Is it possible to take the existing triple format and add these values, or do I need to start from scratch?


Solution

  • Accumulo is said to be "schema-less" because it does not enforce any particular application schema. In order for you to use Accumulo, you must define your own schema based on your particular application's requirements, and impose that on how you build your keys.

    Different key components serve different roles in Accumulo:

    • The row portion of the key serves as a primary ordering (like a primary key in a relational database).
    • Column families serve the function of logical grouping of columns and provide a mechanism to define locality groups for fast lookups of common subsets of columns (like a columnar database whose columnar-ness is tunable).
    • Column qualifiers serve the purpose of traditional database column names, as a granular description.
    • Column visibilities are used for label based access controls.
    • Timestamps are used for versioning data stored in Accumulo.

    Depending on how you want your application to work, you could store something like subject:predicate:object as the the row. Or, you could store subject in the row (assuming low cardinality subjects or appended with some random bits to allow tablets to split, if high cardinality), something like type in the column family and predicate:object in the column qualifier. Or you could use the column family for the predicate.
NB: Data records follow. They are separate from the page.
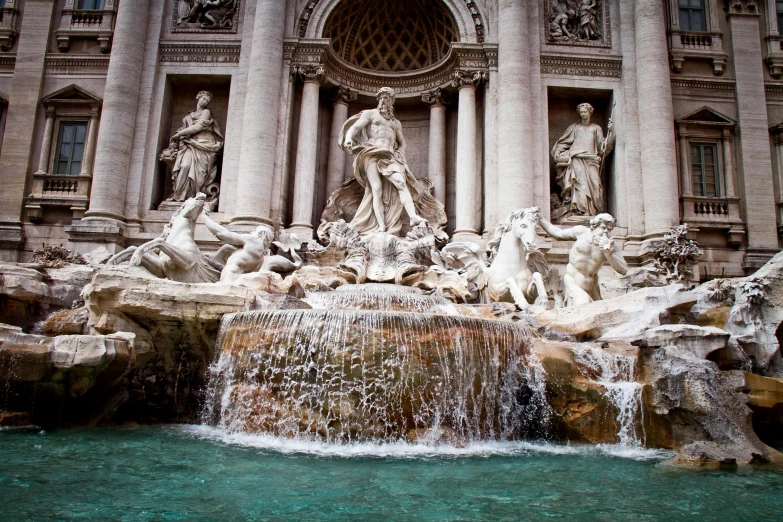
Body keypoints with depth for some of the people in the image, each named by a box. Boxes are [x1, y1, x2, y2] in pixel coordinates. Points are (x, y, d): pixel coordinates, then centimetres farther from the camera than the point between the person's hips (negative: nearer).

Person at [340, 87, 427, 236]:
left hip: (389, 155, 3)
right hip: (372, 153, -3)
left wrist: (400, 152, 7)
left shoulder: (396, 123, 31)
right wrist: (348, 138, -19)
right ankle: (381, 226, -28)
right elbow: (354, 127, 4)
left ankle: (413, 216, -39)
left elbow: (402, 143, 32)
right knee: (377, 189, -19)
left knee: (401, 182, -24)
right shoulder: (370, 113, 18)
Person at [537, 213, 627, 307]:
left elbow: (623, 270, -13)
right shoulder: (582, 232, -3)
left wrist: (608, 253, -26)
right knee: (581, 306, -23)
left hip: (590, 287, 3)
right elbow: (558, 234, 12)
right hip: (572, 280, -3)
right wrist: (539, 219, 12)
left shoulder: (612, 246, -4)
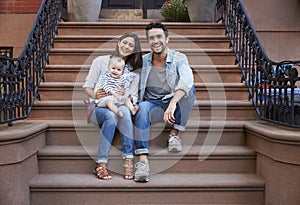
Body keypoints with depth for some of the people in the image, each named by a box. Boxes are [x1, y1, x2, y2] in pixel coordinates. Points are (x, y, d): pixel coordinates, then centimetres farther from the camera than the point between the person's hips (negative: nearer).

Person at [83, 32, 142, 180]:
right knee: (111, 115, -37)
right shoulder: (101, 61, 8)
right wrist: (95, 95, -17)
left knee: (124, 110, -36)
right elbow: (87, 85, 4)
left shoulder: (134, 71, 15)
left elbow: (133, 97, 8)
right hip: (98, 106, -1)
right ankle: (101, 163, -32)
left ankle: (128, 160, -36)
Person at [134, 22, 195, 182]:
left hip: (174, 103, 0)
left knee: (189, 89, -29)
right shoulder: (142, 61, 6)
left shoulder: (178, 58, -4)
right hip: (153, 105, 1)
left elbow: (187, 78, -25)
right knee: (142, 108, -34)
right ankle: (142, 159, -40)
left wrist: (173, 103, -43)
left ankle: (174, 133, -13)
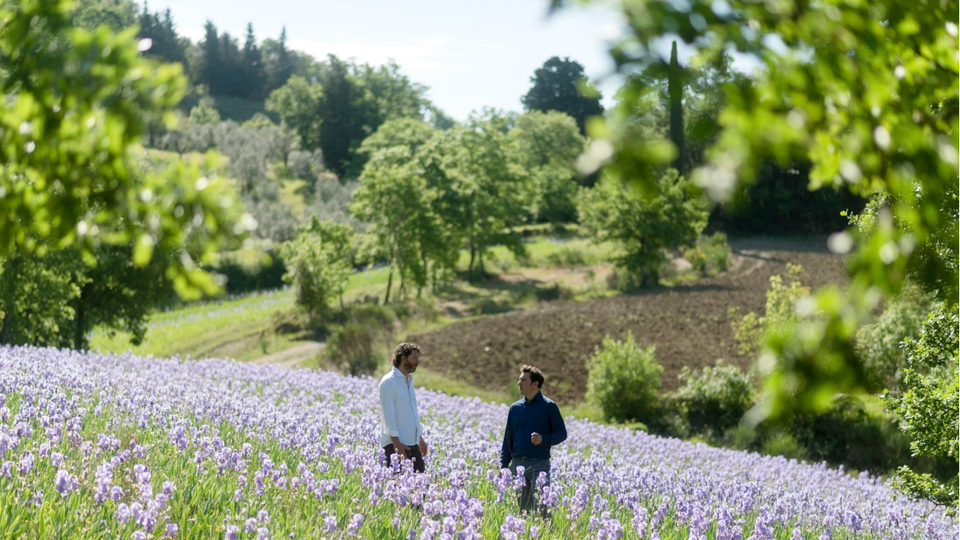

Or, if you primarily search by relationship instead of subject, you could store the type or predicate information in the row, store the subject in the column qualifier, and put the object in the value rather than the key.

    Column visibilities are optional, and you could add them if a relationship is private/restricted to specific users. You don't need to specify timestamps at all, unless you want to override the default Accumulo behavior that ensures newly written entries have timestamps that are newer than previously written entries.

    Ultimately, your schema is up to you, and these are just a few ideas. You will need to decide how to structure your data based on your requirements. If you are uncertain, I recommend experimenting with a few options, and finding what works best for you.

    Also, as previously suggested, consider using Apache Rya if you're looking for an existing RDF triple store application that builds on Accumulo.